GABRIEL GARCÍA MÁRQUEZ, Crónica de una muerte anunciada
Durante años no pudimos hablar de otra cosa. Nuestra conducta diaria,
dominada hasta entonces por tantos hábitos lineales, había empezado a girar de
golpe en torno de una misma ansiedad común. Nos sorprendían los gallos del
amanecer tratando de ordenar las numerosas casualidades encadenadas que
habían hecho posible el absurdo, y era evidente que no lo hacíamos por un
anhelo de esclarecer misterios, sino porque ninguno de nosotros podía seguir
viviendo sin saber con exactitud cuál era el sitio y la misión que le había
asignado la fatalidad.
Muchos se quedaron sin saberlo. Cristo Bedoya, que llegó a ser un cirujano
notable, no pudo explicarse nunca por qué cedió al impulso de esperar dos
horas donde sus abuelos hasta que llegara el obispo, en vez de irse a descansar
en la casa de sus padres, que lo estuvieron esperando hasta el amanecer para
alertarlo. Pero la mayoría de quienes pudieron hacer algo por impedir el crimen
y sin embargo no lo hicieron, se consolaron con el pretexto de que los asuntos
de honor son estancos sagrados a los cuales sólo tienen acceso los dueños del
drama. «La honra es el amor», le oía decir a mi madre. Hortensia Baute, cuya
única participación fue haber visto ensangrentados dos cuchillos que todavía no
lo estaban, se sintió tan afectada por la alucinación que cayó en una crisis de
penitencia, y un día no pudo soportarla más y se echó desnuda a las calles.
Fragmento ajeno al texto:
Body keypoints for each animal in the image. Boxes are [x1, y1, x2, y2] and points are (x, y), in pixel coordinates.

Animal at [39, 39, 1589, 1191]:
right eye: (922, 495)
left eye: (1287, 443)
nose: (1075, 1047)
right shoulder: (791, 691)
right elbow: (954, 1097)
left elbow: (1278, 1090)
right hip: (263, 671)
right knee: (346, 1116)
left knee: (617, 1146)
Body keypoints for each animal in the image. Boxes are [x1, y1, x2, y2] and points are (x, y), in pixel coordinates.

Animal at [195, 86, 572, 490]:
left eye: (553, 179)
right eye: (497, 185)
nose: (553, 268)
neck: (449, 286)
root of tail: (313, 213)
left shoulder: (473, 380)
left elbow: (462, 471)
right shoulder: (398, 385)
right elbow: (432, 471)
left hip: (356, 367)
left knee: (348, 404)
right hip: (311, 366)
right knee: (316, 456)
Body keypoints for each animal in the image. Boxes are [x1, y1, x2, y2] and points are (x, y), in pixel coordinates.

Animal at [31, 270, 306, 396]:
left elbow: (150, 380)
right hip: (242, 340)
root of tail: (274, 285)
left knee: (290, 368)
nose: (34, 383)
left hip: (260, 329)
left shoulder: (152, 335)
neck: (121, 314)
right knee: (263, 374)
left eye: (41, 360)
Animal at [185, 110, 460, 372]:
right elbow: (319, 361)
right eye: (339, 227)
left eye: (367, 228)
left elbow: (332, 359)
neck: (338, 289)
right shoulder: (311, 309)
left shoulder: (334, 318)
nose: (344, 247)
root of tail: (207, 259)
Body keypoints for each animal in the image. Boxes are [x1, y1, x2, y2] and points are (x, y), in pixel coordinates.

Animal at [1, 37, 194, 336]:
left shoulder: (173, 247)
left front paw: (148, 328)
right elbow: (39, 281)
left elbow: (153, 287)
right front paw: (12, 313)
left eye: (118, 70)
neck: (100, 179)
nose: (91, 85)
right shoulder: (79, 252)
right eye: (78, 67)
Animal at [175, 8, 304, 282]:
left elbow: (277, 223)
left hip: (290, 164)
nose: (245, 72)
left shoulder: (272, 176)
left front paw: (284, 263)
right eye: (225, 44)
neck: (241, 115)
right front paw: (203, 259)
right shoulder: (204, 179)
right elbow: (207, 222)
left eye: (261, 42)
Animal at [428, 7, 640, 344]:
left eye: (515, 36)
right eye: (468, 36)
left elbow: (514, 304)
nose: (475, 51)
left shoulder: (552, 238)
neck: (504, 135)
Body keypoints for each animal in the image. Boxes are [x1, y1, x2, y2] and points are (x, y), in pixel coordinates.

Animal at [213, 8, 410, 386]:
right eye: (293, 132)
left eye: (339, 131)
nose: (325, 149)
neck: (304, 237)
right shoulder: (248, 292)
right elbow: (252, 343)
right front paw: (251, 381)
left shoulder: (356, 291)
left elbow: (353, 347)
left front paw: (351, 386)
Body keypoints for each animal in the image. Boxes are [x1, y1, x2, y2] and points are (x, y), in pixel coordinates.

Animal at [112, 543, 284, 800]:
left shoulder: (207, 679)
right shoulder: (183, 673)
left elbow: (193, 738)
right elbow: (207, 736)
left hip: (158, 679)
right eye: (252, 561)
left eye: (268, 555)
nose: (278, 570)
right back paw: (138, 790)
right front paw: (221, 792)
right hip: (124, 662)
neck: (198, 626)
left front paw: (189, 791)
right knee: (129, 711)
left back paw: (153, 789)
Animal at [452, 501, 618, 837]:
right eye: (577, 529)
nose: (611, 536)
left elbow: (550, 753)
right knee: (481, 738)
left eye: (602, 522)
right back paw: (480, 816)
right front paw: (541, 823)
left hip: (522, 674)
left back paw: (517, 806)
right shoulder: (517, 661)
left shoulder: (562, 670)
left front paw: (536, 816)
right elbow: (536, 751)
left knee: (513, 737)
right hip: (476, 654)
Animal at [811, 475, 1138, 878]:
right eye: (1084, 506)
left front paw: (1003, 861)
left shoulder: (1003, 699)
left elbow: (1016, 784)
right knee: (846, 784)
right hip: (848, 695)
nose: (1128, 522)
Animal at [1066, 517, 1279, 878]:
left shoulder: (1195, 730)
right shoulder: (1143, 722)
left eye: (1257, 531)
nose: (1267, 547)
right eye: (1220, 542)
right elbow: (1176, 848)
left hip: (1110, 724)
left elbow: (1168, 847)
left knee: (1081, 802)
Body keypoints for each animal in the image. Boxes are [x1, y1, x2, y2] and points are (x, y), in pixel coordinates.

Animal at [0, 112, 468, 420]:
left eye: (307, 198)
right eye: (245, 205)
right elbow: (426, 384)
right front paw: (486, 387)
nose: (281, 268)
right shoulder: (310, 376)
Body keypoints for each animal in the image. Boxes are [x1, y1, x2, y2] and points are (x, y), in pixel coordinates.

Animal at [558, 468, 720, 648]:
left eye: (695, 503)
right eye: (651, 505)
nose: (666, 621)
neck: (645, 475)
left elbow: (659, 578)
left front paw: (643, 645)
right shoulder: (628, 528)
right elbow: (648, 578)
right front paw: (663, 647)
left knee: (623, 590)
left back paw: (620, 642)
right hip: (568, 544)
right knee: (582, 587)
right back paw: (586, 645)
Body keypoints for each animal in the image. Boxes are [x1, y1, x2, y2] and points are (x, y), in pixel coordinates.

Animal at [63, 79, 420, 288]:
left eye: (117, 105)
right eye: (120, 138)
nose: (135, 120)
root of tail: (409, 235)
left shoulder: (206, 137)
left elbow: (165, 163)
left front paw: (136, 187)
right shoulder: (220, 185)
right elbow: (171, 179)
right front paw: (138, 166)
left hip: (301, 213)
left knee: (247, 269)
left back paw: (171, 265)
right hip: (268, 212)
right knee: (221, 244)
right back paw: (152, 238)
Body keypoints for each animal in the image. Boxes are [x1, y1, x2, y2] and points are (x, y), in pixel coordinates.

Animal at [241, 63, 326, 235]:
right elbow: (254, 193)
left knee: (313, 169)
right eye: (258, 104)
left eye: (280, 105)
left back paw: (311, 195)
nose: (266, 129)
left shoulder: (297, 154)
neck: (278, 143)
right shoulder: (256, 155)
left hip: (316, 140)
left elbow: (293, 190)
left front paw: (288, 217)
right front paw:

Flora Miguel, la novia de Santiago Nasar, se fugó por despecho con un teniente
de fronteras que la prostituyó entre los caucheros de Vichada. Aura Villeros, la
comadrona que había ayudado a nacer a tres generaciones, sufrió un espasmo
de la vejiga cuando conoció la noticia, y hasta el día de su muerte necesitó una
sonda para orinar. Don Rogelio de la Flor, el buen marido de Clotilde Armenta,
que era un prodigio de vitalidad a los 86 años, se levantó por última vez para
ver cómo desguazaban a Santiago Nasar contra la puerta cerrada de su propia
casa, y no sobrevivió a la conmoción. Plácida Linero había cerrado esa puerta
en el último instante, pero se liberó a tiempo de la culpa. «La cerré porque
Divina Flor me juró que había visto entrar a mi hijo -me contó-, y no era cierto.»
Por el contrario, nunca se perdonó el haber confundido el augurio magnífico de
los árboles con el infausto de los pájaros, y sucumbió a la perniciosa costumbre
de su tiempo de masticar semillas de cardamina.